I could not agree more.  Even if you're not enjoying the game you can still have fun getting to know the other players in your group.  Remember, we're all here for a love of gaming.

 

Posted by qwaserity

Have empathy. Understand that some folks need a stroller. Some are carrying a bag full of necessities (from diapers to medicines). Your poor waitress is pulling a double shift and just had a table of lousy tippers. This convention is comprised of 65,000 visitors and thousands more workers, all of whom think differently.

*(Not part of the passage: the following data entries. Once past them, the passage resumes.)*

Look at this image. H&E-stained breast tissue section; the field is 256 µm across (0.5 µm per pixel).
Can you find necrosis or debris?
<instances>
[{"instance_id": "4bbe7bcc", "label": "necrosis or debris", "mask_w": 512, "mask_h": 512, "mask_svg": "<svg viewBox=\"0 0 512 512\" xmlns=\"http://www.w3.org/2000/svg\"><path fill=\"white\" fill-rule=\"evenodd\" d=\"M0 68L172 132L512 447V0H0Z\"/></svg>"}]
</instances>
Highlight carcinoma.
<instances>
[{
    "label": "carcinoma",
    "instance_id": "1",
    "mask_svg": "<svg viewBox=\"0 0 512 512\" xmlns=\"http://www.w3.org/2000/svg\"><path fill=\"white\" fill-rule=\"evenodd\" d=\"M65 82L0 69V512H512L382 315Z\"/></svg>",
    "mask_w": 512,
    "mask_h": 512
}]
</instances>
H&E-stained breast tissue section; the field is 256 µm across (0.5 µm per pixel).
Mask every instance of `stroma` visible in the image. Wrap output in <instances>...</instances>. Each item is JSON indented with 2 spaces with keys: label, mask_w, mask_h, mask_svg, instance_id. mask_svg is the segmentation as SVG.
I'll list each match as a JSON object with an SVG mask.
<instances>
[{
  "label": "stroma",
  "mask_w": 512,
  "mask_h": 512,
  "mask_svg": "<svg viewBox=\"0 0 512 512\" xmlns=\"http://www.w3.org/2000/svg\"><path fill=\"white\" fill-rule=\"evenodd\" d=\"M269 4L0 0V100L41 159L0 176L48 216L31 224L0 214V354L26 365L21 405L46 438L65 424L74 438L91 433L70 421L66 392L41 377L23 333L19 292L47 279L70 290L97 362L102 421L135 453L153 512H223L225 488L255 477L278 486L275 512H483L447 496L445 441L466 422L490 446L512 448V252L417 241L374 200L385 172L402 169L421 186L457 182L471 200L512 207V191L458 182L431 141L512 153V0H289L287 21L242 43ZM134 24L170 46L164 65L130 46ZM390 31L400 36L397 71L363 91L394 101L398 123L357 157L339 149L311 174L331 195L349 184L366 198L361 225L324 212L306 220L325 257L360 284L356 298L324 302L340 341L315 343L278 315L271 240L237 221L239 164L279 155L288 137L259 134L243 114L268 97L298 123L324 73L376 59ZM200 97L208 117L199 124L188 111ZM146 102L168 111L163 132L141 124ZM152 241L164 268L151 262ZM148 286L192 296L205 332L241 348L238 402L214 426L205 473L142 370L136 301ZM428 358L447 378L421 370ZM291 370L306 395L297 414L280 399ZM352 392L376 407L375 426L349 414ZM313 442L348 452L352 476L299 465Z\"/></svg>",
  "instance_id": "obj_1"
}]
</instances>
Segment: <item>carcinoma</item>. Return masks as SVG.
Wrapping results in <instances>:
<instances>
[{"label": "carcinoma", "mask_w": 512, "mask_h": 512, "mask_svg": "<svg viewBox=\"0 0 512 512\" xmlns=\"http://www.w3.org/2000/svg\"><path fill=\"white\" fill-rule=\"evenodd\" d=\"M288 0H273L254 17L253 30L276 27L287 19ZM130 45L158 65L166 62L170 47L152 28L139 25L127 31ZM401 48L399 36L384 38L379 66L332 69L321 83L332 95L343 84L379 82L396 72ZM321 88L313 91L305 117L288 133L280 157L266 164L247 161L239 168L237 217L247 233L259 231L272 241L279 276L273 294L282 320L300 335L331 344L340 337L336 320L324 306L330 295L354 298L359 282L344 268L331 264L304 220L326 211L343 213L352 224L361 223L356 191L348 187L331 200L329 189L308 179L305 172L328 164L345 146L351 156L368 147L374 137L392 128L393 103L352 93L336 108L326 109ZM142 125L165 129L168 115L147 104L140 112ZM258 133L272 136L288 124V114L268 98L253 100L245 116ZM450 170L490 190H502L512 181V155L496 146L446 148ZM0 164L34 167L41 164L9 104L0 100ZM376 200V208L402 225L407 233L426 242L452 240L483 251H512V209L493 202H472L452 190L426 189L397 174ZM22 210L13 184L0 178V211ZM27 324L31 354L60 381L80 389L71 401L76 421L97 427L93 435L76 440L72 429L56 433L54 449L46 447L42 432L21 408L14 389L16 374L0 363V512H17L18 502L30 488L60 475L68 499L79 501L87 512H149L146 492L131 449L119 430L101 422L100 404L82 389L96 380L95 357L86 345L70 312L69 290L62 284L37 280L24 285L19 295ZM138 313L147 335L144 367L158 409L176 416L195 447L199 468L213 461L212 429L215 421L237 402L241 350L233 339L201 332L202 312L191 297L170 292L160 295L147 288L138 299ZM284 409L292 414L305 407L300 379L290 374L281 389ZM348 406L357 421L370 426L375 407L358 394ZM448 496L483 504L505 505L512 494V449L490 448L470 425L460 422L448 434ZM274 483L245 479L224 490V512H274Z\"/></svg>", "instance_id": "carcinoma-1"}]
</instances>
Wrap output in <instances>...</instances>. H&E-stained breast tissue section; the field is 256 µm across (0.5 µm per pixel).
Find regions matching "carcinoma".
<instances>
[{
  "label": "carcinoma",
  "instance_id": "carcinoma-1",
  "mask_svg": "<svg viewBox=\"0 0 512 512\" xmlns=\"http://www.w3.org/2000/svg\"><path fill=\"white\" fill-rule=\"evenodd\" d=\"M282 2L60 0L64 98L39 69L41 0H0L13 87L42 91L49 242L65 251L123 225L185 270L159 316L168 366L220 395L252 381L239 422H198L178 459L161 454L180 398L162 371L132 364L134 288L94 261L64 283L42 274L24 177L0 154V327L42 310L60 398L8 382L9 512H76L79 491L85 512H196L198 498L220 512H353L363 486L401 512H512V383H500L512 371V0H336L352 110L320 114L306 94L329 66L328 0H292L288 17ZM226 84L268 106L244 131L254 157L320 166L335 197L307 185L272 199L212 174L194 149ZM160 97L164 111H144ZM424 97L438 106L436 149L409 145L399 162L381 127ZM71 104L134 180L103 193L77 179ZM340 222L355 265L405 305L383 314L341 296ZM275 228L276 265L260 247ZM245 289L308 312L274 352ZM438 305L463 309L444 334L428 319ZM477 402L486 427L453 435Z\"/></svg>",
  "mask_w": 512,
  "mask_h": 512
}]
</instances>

Smile, have fun and respect everyone else.

Posted by nerdygirle87 chef pandakage

chef pandakage wrote:
Be excellent to each other.
Totally!

Posted by divachelle qwaserity

qwaserity wrote:
Have empathy. Understand that some folks need a stroller. Some are carrying a bag full of necessities (from diapers to medicines). Your poor waitress is pulling a double shift and just had a table of lousy tippers. This convention is comprised of 65,000 visitors and thousands more workers, all of whom think differently.
Smile, have fun and respect everyone else.
#winningthecon

Posted by garhkal inis

 

inis wrote:This is just a bad situation all around.  As a person who has the kind of job where I cannot ignore a client who's calling in need I've been there

If you are supposed to be on holiday, why is work calling you?

 

online
Posted by k_dog64 garhkal

garhkal wrote:
inis wrote:This is just a bad situation all around.  As a person who has the kind of job where I cannot ignore a client who's calling in need I've been there

If you are supposed to be on holiday, why is work calling you? 
Not all of us have backups that can fill in when we are out.  While we may be able to get out of some of the daily activities, we can't always get out of the work emergencies.  I used to joke at my work that I took vacation time to work from home.